March 27, 2012 | 6:15 am
The journalist’s new book, The Crisis in Zionism, is misleading and riddled with loose with the facts of the Israeli-Palestinian conflict, writes Bret Stephens in Tablet Magazine.
Beinart’s habit of what is either inexplicable sloppiness or extreme interpretative elasticity turns out to be one of the defining characteristics of The Crisis of Zionism. In fact, one of the challenges of reviewing the book is that it practically demands a typology.
Writing in the Washington Post, Richard Cohen makes the case for American intervention in Syria.
If the United States finally acts, Russia will throw a fit. Pity. But more importantly, so will Iran. Syria is virtually its puppet state. The demise of the Assad regime would be a heavy blow to Iran. More pragmatically, it would be a boon to Israel. Iran supplies Hezbollah and Hamas through Syria. You can predict anything other than the future in the Middle East, yet bloodying Assad’s nose has nothing but favorable consequences for America and its allies in the region, not only Israel but Saudi Arabia as well.
A Tale of Two Egyptian Armies
The US is being held hostage by the Egyptian army out of fear that the country could spiral into real chaos, writes Lee Smith of the Weekly Standard.
[A]lmost everything that seems bad for Egypt, or anything that terrifies the U.S., is good for the SCAF. For instance, a referendum recently passed in the new Islamist-dominated parliament to expel the Israeli ambassador, halt gas exports to Israel and identify the Jewish state as Egypt’s “number one enemy” only makes the Egyptian military look good by comparison. Since foreign policymaking as a whole, and the caretaking of the peace treaty with Israel in particular, is the exclusive privilege of the army, it is up to them to make the final call on any of those initiatives coming out of parliament. The point is: Yes, things could get even worse in Egypt, much worse, so the White House wants to keep the Egyptian army happy.

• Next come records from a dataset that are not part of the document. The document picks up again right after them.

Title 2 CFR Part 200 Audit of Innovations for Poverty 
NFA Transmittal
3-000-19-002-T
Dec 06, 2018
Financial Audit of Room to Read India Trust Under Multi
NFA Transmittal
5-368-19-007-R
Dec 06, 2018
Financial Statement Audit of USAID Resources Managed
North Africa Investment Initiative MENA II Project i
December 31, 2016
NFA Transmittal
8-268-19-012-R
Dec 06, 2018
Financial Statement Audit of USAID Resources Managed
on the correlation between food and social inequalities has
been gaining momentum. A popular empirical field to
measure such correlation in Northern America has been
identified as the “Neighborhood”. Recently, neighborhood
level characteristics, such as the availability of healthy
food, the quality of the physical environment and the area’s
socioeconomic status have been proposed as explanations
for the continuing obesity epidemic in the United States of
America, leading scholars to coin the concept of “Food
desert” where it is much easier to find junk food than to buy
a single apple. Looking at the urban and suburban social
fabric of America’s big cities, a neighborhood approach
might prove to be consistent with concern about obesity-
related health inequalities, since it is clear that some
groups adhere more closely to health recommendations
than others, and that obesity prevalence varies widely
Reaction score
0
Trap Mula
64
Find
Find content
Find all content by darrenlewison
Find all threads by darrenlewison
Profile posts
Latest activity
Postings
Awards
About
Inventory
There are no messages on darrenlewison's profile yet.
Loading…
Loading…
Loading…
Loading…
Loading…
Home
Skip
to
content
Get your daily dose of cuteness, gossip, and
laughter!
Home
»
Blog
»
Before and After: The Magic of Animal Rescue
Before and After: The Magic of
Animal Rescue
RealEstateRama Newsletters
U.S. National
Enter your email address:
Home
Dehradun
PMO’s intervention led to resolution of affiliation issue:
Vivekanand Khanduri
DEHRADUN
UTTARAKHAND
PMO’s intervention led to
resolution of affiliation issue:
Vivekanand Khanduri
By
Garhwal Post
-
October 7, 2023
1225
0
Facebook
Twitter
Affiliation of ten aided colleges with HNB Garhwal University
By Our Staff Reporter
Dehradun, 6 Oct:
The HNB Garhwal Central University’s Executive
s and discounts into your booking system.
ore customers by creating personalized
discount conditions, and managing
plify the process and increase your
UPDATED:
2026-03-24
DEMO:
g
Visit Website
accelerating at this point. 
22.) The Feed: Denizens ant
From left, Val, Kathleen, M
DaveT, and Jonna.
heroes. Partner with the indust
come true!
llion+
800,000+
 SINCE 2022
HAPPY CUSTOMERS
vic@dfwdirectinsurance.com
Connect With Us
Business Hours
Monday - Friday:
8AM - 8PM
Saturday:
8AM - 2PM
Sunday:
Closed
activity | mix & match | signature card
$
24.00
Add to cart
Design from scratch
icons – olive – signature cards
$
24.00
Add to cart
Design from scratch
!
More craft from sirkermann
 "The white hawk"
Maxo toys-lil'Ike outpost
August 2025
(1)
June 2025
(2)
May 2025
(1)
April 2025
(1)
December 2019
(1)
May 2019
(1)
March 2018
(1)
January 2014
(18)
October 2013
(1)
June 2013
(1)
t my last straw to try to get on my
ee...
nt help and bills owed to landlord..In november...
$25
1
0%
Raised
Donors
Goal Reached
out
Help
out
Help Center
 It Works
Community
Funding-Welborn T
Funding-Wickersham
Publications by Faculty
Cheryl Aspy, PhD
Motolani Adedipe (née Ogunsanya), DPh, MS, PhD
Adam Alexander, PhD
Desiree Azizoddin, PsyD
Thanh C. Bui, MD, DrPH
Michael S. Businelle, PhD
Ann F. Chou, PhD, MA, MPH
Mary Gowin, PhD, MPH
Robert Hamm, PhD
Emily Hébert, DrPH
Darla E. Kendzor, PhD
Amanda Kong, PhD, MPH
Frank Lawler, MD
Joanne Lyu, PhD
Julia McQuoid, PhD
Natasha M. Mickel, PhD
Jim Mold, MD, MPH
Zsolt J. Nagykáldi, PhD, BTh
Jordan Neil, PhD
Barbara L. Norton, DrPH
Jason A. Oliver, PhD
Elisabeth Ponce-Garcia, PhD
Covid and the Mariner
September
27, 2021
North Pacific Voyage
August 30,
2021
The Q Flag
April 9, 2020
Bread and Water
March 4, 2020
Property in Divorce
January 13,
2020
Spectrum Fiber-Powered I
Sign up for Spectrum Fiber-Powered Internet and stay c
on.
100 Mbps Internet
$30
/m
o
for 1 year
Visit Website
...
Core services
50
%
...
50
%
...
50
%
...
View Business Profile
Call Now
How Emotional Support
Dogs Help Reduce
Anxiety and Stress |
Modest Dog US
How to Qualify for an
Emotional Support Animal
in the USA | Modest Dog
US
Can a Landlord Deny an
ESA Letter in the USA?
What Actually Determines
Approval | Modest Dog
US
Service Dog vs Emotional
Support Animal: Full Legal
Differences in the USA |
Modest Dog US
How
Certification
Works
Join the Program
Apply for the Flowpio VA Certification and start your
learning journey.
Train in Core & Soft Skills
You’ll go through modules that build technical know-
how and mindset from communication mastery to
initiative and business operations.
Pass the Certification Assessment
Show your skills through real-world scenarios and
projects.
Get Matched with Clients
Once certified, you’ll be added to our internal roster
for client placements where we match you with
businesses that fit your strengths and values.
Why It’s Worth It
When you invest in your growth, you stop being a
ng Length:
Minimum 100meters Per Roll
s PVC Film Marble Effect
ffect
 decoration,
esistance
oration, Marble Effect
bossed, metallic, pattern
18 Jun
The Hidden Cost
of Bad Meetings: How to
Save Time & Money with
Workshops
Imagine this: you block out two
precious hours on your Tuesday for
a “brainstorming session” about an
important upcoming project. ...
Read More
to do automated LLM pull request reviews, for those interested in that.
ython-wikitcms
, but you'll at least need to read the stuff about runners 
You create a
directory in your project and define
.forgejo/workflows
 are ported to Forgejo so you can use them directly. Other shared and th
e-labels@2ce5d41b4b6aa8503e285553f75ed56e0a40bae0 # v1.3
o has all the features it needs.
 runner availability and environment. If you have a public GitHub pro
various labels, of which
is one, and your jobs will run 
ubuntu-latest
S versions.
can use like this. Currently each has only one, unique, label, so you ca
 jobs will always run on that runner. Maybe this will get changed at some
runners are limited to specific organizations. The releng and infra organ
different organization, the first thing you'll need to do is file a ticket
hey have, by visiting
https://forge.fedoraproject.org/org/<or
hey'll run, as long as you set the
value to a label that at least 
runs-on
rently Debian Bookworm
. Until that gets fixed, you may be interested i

Ronn Torossian of the Algemeiner takes issue with the controversy over the eviction of Palestinains from Jewish-owned property in East Jerusalem.
A Jewish family seeks to live in Eastern Jerusalem in a legally purchased home, and isn’t being permitted to move in nor remove illegal squatters from the home. Without discussing the many Arab countries Jews aren’t permitted to own real estate in (or that Arabs can and do buy all over the Jewish state), how is it that Jews who won in court, followed all laws and legally own property are being condemned?